## Lo que se pide
Responde estas preguntas a partir del texto sobre la nacionalidad del Che.
1. ¿Qué minimizan quienes consideran al Che un patriota latinoamericano?
2. ¿Por qué lugar, según el texto, se considera más lógico determinar la nacionalidad?
3. ¿Qué le avisó Perón al Che antes de que partiera a Bolivia?

Algunos, más generosos, lo consideran un patriota latinoamericano (para lo cual minimizan -acaso con razón- sus incursiones en el África). Se trata de una verdad tan incontestable como su carácter de universal. Pero también todos los latinoamericanos somos de algún sitio en particular.

Nadie, que yo sepa, lo considera boliviano; aunque no sé por qué es más lógico que la nacionalidad se determine por el lugar de nacimiento y no por el lugar de la muerte, sobre todo cuando se trata de un lugar por el que se muere.

Pese a todo eso, la argentinidad del Che es evidente desde su mismo nombre y se revela enseguida cuando se oyen sus discursos, en los que se le cuela sin querer ese tono porteño cancherito tan característico. Algunos objetan que el Che jamás peleó en territorio argentino, objeción absurda que llevaría a sostener que San Martín era extranjero. Supongo que el obstáculo más importante para aceptar por completo la argentinidad del Che es su (nunca del todo bien documentado) antiperonismo juvenil. Se suele olvidar que, de adulto, ya no pensaba lo mismo; que llamaba “descamisados” a los novatos que se incorporaban a la guerrilla; que antes de partir a Bolivia fue a pedir consejo a Puerta de Hierro (Perón, acaso menos valiente pero muchísimo más lúcido, le avisó que lo derrotarían); y que el viejo general dijo al despedirlo que era el "mejor de los nuestros".

## Extractos de datos
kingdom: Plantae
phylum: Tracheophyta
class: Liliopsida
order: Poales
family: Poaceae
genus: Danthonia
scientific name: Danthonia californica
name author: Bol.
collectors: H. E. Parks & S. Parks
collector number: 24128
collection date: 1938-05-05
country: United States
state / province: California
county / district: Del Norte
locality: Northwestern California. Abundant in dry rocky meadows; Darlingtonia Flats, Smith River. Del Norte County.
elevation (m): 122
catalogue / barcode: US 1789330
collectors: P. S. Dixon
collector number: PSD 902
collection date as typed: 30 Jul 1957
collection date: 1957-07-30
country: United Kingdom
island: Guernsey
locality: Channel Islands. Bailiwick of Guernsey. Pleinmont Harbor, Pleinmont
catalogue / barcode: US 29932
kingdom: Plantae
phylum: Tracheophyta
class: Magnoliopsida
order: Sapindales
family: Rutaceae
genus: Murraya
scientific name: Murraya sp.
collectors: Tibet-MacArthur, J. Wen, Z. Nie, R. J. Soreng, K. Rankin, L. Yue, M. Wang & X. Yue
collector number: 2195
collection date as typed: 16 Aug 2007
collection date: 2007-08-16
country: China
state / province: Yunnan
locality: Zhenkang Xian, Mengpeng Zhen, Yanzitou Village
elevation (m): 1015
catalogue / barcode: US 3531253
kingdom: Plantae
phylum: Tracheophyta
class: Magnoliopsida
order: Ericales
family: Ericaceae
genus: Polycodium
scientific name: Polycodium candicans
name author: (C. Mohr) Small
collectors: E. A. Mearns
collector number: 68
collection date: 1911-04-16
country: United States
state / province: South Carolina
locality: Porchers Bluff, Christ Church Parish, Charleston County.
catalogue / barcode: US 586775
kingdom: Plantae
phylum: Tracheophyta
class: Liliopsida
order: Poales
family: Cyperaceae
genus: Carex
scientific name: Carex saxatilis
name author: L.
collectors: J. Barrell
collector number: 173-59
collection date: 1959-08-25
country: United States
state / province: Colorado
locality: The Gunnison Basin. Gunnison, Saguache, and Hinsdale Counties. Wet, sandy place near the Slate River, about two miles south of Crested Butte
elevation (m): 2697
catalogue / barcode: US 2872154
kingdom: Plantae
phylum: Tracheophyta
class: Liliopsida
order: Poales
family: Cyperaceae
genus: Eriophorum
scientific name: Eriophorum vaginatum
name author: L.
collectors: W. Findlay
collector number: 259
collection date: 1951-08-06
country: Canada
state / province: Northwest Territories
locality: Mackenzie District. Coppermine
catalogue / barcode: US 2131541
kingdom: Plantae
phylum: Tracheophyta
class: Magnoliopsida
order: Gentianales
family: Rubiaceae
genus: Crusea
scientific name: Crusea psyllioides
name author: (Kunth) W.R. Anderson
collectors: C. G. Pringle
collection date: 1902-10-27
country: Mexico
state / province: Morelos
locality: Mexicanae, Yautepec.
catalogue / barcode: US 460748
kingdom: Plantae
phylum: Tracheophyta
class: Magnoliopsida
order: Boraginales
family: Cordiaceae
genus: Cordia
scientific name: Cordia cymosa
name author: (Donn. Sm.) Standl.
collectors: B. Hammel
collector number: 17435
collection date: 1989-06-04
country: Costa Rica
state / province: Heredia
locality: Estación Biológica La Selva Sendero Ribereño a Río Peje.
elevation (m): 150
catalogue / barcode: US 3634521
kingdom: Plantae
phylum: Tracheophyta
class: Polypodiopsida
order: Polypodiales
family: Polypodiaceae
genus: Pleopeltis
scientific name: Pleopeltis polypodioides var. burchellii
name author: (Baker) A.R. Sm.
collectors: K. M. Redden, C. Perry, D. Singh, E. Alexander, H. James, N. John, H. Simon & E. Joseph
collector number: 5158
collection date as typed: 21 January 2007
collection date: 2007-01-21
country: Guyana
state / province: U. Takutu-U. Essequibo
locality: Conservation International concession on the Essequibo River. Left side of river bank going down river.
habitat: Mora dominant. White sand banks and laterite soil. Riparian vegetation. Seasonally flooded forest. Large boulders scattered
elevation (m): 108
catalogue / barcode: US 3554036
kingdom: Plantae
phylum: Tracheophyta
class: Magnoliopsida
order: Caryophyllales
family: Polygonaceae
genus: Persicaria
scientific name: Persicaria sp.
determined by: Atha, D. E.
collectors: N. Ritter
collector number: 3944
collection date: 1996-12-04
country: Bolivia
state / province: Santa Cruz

## Respuesta
1. Sus incursiones en el África.
2. Por el lugar de nacimiento.
3. Que lo derrotarían.